Other miners also dominated on the blue chip leaders board, with Lonmin, Kazakhmys, Eurasian Natural Resources, Rio Tinto, BHP Billiton and Anglo American up 1.9 to 2.8 percent.

Oil issues also provided strength for the blue chips helped by a firmer crude price, with BP, Royal Dutch Shell and Tullow Oil up 0.4 to 1.3 percent.

But BG Group missed out, losing 0.4 percent as Barclays Capital cut its rating to "equal-weight" following results on Friday, while Cairn Energy shed 1.7 percent.

Among some individual blue chip gainers, International Power took on 4.4 percent after a report in the Independent on Sunday said France's GDF Suez is mulling a revised offer for the British power generator, including a cash element.

ICAP recovered 3.8 percent after Friday's profit warning plunge, helped by a Credit Suisse upgrade to "outperform", with the broker calling the falls "overdone".

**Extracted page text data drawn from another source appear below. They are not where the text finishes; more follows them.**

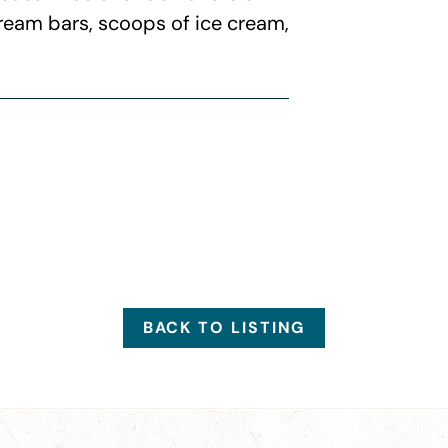
cream bars, scoops of ice cream,
BACK TO LISTING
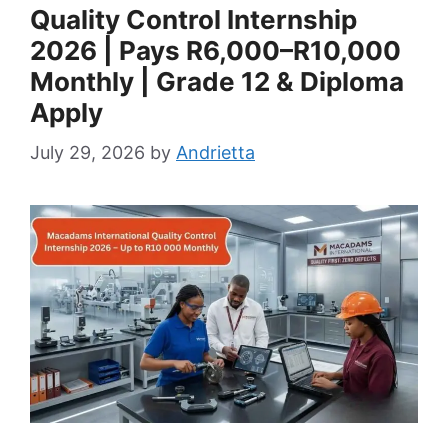
Quality Control Internship
2026 | Pays R6,000–R10,000
Monthly | Grade 12 & Diploma
Apply
July 29, 2026
by
Andrietta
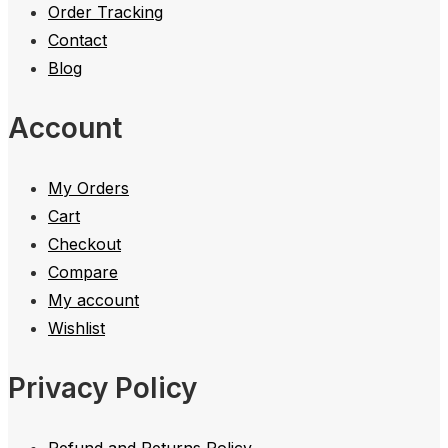
Order Tracking
Contact
Blog
Account
My Orders
Cart
Checkout
Compare
My account
Wishlist
Privacy Policy
Refund and Returns Policy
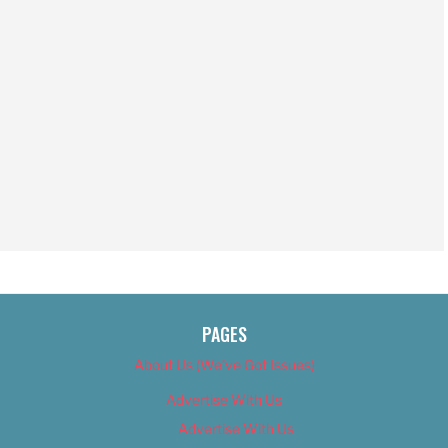
PAGES
About Us (We’ve Got Issues)
Advertise With Us
Advertise With Us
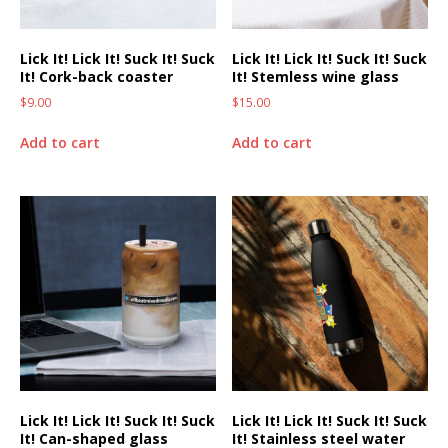
Lick It! Lick It! Suck It! Suck
Lick It! Lick It! Suck It! Suck
It! Cork-back coaster
It! Stemless wine glass
$
9.00
$
15.00
Add to cart
Add to cart
Lick It! Lick It! Suck It! Suck
Lick It! Lick It! Suck It! Suck
It! Can-shaped glass
It! Stainless steel water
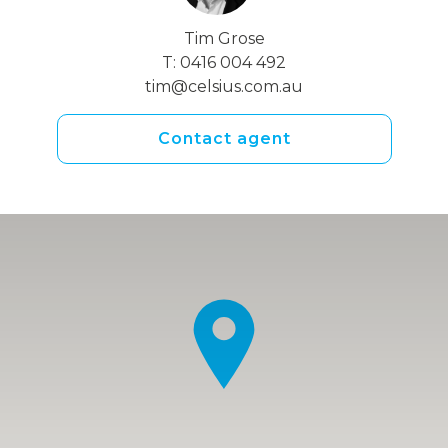
Tim Grose
T:
0416 004 492
tim@celsius.com.au
Contact agent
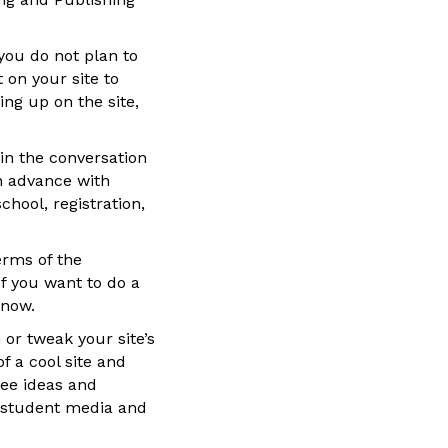
you do not plan to
 on your site to
ing up on the site,
 in the conversation
in advance with
hool, registration,
erms of the
f you want to do a
 now.
 or tweak your site’s
f a cool site and
see ideas and
ll student media and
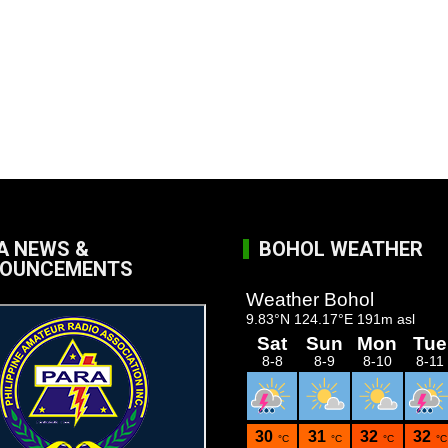
A NEWS &
BOHOL WEATHER
OUNCEMENTS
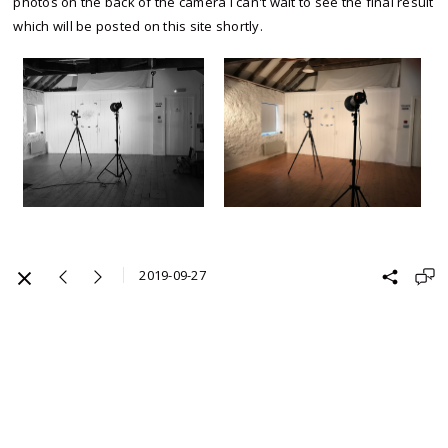
photos on the back of the camera I can't wait to see the final result
which will be posted on this site shortly.
2019-09-27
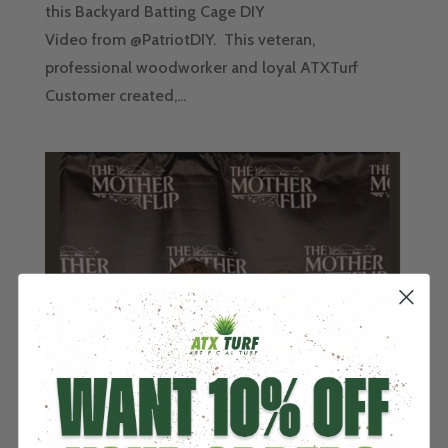
this Backyard Batting Cage DIY
Video from @PatriotDIY. This veteran,
professional woodworker and loyal ATXTurf
Customer created,...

And medical products firm Smith & Nephew added 2.2 percent after UBS upgraded its rating on the stock to "buy".

BANKS BRIGHTER

Banks were higher as worries over eurozone debt problems eased, with HSBC, Barclays and Royal Bank of Scotland adding 0.6 to 1.3 percent.

European finance ministers tried to assure their counterparts in the G7 that the eurozone's debt crisis is under control. They said they would make sure that Greece sticks with its budget cutting plans.

"Talk of an imminent rescue package for Greece by the EU will give some stability to the markets but contagion fears have still not been completely banished," said Sheikh-Usmani.

Banks also got support from reports that Spain's Santander is investigating a plan to list its British businesses that would value the operations at 15 billion pounds ($23.6 billion), according to the Sunday Times.

However, Lloyds Banking Group missed out on the gains, and fell 0.5 percent. The bank is in talks with private equity firms interested in buying a controlling stake in its Integrated Finance unit, according to the Mail on Sunday.

Among other blue chip fallers, chip designer ARM Holdings fell 0.5 percent as the stock made its FTSE 100 debut, having replaced Cadbury at the close on Friday.

Wednesday's Bank of England Inflation Report will be the week's main focus in terms of UK economic data this week, with nothing significant scheduled for release on Monday.